**Exercise objective**
In the material below, change "Таганрог" to "Ростов" everywhere it appears, and leave everything else as it is.

**Available records**
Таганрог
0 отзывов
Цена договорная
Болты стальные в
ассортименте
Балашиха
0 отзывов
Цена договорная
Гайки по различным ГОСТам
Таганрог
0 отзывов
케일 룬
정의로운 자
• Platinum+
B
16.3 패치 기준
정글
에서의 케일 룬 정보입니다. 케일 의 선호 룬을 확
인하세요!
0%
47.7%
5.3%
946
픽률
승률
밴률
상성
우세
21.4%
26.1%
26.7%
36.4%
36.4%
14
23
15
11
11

**Answer to this problem**
Ростов
0 отзывов
Цена договорная
Болты стальные в
ассортименте
Балашиха
0 отзывов
Цена договорная
Гайки по различным ГОСТам
Ростов
0 отзывов
케일 룬
정의로운 자
• Platinum+
B
16.3 패치 기준
정글
에서의 케일 룬 정보입니다. 케일 의 선호 룬을 확
인하세요!
0%
47.7%
5.3%
946
픽률
승률
밴률
상성
우세
21.4%
26.1%
26.7%
36.4%
36.4%
14
23
15
11
11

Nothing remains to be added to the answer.